    anonymous
  • I have set up a simple website at ThankPoland.info where you can sign a letter to thank the government of Poland.
    anonymous
  • This is first noticable, positive payoff from enlargement. these new countries have fewer ties with big business and find it easier to play the bad-boy.

    It is what should have happened anyway, all this shit about non-consultation. Yea right! These Poles did a good job.
    anonymous
  • First of all I would like to voice my sincere thanks to Poland. Second, I would like to express my deep apologies on behalf of all software patent opponents from the Czech Republic. Our government is just a bunch of idiots. :-(((
    anonymous
  • In this breathing space, all groups should join together to create a free open international patent similar to Australia's Innovation Patent combined with a GPL like license, so that those of us who wish to share our creativity with others can allow it to happen, without predators stealing our ideas.
    And the powers that be can have their proprietary ones as well.
    anonymous
  • This is a sad development for the small software developer. Patents do not give you the right to do anything - they give you the right to protect what you have spent time and money creating. It is wrong to assume that patents favour the big guys - it's the opposite way around. The big guys already have the financial muscle and the infrastructures to exploit new ideas in a patent free environment - they can already steamroller the little guys. They cannot steamroller the law: if a small company has a valid patent, big companies must (and do) respect that. Okay, the patent owner sometimes needs to go to court, but it is possible to take-out insurance to cover the legal fees. And a patent can be obtained for about the same cost as a full page advertisement in a trade magazine - not a lot really, when you consider that it buys you a complete monopoly.

    As things stand, tens of thousands of computer-related patents are already granted each year. However, the current ambiguity makes getting them a complex and therefore expensive business - in other words the status quo favours the big guys in this way too. Clearer law will simplify things and reduce costs still further, thereby making it even easier for everyone to protect their assets.

    Don't forget that patents have been around for centuries - the above comments are not conjecture - they are based upon well-established facts in other fields.

    I feel sad when I see a lot of the stuff on the net about this, because there are an awful lot of people who are clamouring to tie a noose around their own neck. . .
    anonymous
  • Yes, this is surely bad news, but not for us small software developers, specially not for those invloved in FOSS.

    It's surely bad news for patent attorneys, but AFAIK patent attroneys are not related in any way to the process of writing software.
    anonymous
  • Dare telling your name if you are against this!

    If you want to read about a managing director from a small software company with a name and which today is happy, then read the letter from the managing director of Softpress, <http://www.softpress.co>, Oxford, UK.
    anonymous
  • I am delighted to see "new Europe" stand up for democracy in front of european lobbies when the rest of us failed. This is a great day for free software, and a great day for Europe. But let's not declare victory too soon, for they will try again.
    Thank you Mr Wlodzimierz Marcinski, thank you Poland. I celebrated with a glass of Zubrowka yesterday.
    anonymous
  • Dear patent attorney,

    Ever heard of copyrights?

    Also, the only reason that the big guys can steamroll over the little guys is because the various governments involved aren't doing their job of upholding EXISTING laws with meaningfull effect (no Sir, your way of bussines conduct that's earning you billions is illegal so I order you to pay a significantly less fine which we will then use to buy new licenses from you. Duh, that'll change their behaviour alright. Not.).

    So no amount of NEW laws will solve the problem of big guys steamrolling little guys as long as something isn't done about the cause of the problems. Symptom fighting will only make a few new people richer. It won't solve the problem.

**Questions**
- A) According to the comments on software patents, at what website can people sign a letter thanking the government of Poland?
- B) Swap "noose" for "rope" in the comments on software patents, then write out the passage from "I feel sad when" to "own neck. . ." with that change.
The records have no connection to the comments on software patents.

**Information**

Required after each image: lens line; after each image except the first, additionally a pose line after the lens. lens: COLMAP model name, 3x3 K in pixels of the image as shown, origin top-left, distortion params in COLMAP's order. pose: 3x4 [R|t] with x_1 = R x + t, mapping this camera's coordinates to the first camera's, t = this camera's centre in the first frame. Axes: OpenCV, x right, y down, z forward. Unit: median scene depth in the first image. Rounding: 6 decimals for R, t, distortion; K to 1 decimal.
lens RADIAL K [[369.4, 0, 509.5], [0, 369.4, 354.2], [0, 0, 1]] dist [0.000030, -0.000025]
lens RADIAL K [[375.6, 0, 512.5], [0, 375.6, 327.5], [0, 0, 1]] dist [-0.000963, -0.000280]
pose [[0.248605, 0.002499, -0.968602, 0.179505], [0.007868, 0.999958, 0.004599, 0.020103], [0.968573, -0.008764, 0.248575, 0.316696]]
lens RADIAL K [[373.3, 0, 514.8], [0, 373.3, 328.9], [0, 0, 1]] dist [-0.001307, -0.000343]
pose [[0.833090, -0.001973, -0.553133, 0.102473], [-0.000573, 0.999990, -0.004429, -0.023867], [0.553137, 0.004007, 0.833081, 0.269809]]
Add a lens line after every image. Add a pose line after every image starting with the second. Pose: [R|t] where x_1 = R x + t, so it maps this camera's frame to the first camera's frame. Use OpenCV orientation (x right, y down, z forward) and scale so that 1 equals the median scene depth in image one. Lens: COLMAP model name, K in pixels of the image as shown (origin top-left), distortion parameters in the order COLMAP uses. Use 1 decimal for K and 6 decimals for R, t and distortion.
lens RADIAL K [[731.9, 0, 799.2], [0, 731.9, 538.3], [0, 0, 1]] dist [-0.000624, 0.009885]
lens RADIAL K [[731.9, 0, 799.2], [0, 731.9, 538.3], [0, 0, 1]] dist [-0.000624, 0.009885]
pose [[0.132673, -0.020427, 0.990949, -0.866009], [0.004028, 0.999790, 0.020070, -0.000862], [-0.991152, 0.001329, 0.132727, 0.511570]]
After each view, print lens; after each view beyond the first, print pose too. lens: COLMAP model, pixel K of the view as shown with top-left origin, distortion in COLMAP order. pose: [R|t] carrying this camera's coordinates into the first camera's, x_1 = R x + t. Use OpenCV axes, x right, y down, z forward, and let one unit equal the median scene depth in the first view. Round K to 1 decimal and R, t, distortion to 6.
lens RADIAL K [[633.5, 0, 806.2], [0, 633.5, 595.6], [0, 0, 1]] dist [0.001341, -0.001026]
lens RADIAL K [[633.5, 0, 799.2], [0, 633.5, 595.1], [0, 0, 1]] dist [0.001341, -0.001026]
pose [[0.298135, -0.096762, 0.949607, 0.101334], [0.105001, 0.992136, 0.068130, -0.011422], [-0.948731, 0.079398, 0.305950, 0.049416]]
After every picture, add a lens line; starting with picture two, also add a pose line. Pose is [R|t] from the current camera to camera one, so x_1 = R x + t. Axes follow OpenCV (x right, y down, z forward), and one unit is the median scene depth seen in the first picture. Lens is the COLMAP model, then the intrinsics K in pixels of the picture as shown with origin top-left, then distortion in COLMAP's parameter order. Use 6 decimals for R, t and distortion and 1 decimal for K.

**Task-by-task solutions**
- A) ThankPoland.info

- B)
I feel sad when I see a lot of the stuff on the net about this, because there are an awful lot of people who are clamouring to tie a rope around their own neck. . .